** Selected text **
-------------------------
Most top arts presenters aren’t so generous. If you want to watch and listen regularly to the sleek Berlin Philharmonic, for example, be prepared to pony up 20 euros (about $25) a month to tune into the orchestra’s “digital concert hall.”

Yet there are options just as classy that offer a wider repertory at more modest cost. About the glossiest streaming-arts collection is Great Britain’s Digital Theatre, which offers prestigious productions from the Royal Opera and Royal Ballet alongside top stagings from the Royal Shakespeare Company, Young Vic, and London’s star-bedizened West End theater scene, all for as little as $6.50 a show.

Paris-based medici.tv pioneered this all-the-arts model in monthly and annual subscriptions that range from $12 to $150. From a modest start, the company now presents top events like the Salzburg Festival and Bolshoi Ballet premieres.

You will have noticed that the presenters listed so far are all European. The only U.S. organization with similar ambitions is the Metropolitan Opera, which packages its huge library of Met Opera in HD performances in annual subscription form for $150 a year, less for the Met’s “supporting” contributors. (Proud disclosure: I serve as a live presenter for the Met in HD series, which begins its new season on Saturday with Verdi’s Macbeth.)

Anna Netrebko as Lady Macbeth and Željko Lučić in the title role of Verdi’s Macbeth. Marty Sohl/Metropolitan Opera

The reason that arts streaming TV has lagged in the U.S. is almost purely economic. The Met is so huge—its annual budget tops $350 million—that it can afford to take on such a pricey enterprise, and even make money on it. But North American arts organizations lack the generous governmental support offered by most European countries—most critically the free broadcast time on state radio and TV networks.

Even the Los Angeles Philharmonic, one of the nation’s best-endowed institutions, backed off an ambitious plan to stream its concerts. What does reach the small screens are one-off events like L.A. Opera’s recent simulcast of its Roaring ’20s La Traviata.

Aidan Lang is too new to his job as general director of Seattle Opera to opine casually about how his company should approach such a fraught subject as live streaming, but he says, “In my experience at least, neither the people who said it would destroy opera as we know it or the people who said it would revive the medium were right. I haven’t seen any such impact either way.”

Seattle Symphony’s Simon Woods is more decided in the matter. “I see big question marks whether video is ever going to be a useful way to deliver our content,” he says. “The Berlin Philharmonic’s Digital Concert Hall is an amazing technical platform, but it only really exists because it has a substantial amount of corporate sponsorship.

“Now promotion is a different matter. Video is very effective behind the curtain, as it were, and we’re already active in that area. People, especially today’s young people, are fascinated with how things get done, what actually goes on backstage at an institution like the Symphony.

“Where we see real benefit from these technologies in the future is in improved sound and presence in the audio stream. CDs were a revolutionary technology for classical music in their day, but the art has come a long way in 30 years. With contemporary high-bandwidth format, 5.1 surround-sound downloading and streaming could provide a totally new experience to people who have speaker systems equal to the task. If I were to go out on a limb, I think that could be one of the next waves to transform the field.”

While we’re waiting for that next wave, and saving up for a new sound system for our computers and video monitors, there’s already more rich material available in streamed formats than the most ravenous classical fan could consume 24/7. If you haven’t already, dip your toes in; you may find yourself swept away. The Met: Live in HD Pacific Place, 600 Pine St., and other theaters, fathomevents.com. $24. 9:55 a.m. Sat., Oct. 11.
-------------------------
** Data supplied **
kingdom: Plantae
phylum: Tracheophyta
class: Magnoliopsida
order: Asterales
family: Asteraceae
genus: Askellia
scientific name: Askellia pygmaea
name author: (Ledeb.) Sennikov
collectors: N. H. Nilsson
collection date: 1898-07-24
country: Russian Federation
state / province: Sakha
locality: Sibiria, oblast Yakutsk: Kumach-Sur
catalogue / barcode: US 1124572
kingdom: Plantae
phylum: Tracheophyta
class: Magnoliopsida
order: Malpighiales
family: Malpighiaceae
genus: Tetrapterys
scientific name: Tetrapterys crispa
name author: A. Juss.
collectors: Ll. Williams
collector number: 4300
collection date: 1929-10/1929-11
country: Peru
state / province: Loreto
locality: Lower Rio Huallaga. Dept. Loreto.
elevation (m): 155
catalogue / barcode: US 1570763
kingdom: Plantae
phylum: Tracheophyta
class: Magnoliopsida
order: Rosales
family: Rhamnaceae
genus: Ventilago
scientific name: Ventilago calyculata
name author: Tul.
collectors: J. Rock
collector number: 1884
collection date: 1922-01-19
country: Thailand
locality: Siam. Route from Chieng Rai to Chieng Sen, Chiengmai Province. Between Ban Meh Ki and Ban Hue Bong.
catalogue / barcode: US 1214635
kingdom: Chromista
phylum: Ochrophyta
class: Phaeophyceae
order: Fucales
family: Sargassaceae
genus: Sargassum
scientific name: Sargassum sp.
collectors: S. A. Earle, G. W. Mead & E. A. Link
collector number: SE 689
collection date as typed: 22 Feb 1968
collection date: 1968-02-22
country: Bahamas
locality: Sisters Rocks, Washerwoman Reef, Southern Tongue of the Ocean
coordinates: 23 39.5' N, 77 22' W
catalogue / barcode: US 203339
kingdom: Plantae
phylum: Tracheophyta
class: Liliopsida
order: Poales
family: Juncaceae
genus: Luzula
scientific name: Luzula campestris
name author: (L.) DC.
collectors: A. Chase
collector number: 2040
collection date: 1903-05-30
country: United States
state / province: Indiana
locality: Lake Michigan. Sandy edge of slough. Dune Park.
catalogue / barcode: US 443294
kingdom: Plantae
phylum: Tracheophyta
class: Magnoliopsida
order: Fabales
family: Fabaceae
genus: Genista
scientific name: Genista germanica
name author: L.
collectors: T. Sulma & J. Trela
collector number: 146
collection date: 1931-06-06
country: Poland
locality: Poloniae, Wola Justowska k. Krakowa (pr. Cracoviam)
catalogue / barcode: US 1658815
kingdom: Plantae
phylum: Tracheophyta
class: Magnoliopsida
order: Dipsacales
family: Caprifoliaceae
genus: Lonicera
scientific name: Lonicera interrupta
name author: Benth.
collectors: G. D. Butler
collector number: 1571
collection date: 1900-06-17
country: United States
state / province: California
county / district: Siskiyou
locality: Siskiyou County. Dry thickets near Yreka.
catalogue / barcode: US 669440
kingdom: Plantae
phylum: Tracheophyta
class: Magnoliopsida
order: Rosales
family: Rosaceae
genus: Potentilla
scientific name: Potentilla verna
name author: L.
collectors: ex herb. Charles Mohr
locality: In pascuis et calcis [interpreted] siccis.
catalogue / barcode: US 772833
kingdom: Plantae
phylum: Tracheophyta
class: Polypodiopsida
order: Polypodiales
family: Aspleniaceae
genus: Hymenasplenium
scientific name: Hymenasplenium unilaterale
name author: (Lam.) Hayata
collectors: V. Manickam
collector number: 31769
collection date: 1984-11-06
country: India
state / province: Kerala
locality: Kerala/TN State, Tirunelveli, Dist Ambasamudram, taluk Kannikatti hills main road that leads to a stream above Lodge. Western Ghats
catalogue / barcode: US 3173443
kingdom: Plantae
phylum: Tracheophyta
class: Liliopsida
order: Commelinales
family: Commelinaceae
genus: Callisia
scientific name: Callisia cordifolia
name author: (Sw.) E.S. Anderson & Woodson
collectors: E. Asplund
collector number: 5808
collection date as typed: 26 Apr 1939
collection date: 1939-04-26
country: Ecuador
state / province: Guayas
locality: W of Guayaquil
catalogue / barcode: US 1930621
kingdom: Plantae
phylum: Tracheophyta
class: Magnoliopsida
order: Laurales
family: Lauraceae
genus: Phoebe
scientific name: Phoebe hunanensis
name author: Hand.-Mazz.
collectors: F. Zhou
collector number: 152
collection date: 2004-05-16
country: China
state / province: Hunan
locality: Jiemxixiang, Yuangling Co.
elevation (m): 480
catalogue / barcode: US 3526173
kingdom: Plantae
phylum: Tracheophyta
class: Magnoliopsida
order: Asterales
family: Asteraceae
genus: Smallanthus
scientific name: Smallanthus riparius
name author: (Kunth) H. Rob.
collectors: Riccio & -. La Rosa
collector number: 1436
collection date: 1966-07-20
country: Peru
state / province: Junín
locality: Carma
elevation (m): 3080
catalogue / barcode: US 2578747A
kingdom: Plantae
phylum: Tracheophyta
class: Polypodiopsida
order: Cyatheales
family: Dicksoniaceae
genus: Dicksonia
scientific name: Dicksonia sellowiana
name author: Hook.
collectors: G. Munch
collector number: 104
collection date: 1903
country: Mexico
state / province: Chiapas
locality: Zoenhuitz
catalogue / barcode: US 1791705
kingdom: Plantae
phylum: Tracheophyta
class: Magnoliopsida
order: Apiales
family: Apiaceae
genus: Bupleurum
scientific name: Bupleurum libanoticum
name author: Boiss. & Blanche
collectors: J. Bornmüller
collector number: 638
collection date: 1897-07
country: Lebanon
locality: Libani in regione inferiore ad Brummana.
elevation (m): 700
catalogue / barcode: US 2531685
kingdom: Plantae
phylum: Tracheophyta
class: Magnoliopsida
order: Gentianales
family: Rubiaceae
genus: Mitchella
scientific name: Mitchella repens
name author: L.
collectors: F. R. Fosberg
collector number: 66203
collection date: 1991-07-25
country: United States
-------------------------
** What you will do **
1. In the article on arts streaming, translate this sentence into Spanish: "Even the Los Angeles Philharmonic, one of the nation's best-endowed institutions, backed off an ambitious plan to stream its concerts."
2. Reproduce the stretch of the arts streaming article from "Aidan Lang is" through "of corporate sponsorship.", word for word.
3. According to the arts streaming article, how large is the Metropolitan Opera's annual budget?

** Per-task outputs **
1. Incluso la Filarmónica de Los Ángeles, una de las instituciones con mejor dotación económica del país, desistió de un ambicioso plan para transmitir sus conciertos por internet.

2.
Aidan Lang is too new to his job as general director of Seattle Opera to opine casually about how his company should approach such a fraught subject as live streaming, but he says, “In my experience at least, neither the people who said it would destroy opera as we know it or the people who said it would revive the medium were right. I haven’t seen any such impact either way.”

Seattle Symphony’s Simon Woods is more decided in the matter. “I see big question marks whether video is ever going to be a useful way to deliver our content,” he says. “The Berlin Philharmonic’s Digital Concert Hall is an amazing technical platform, but it only really exists because it has a substantial amount of corporate sponsorship.

3. It tops $350 million.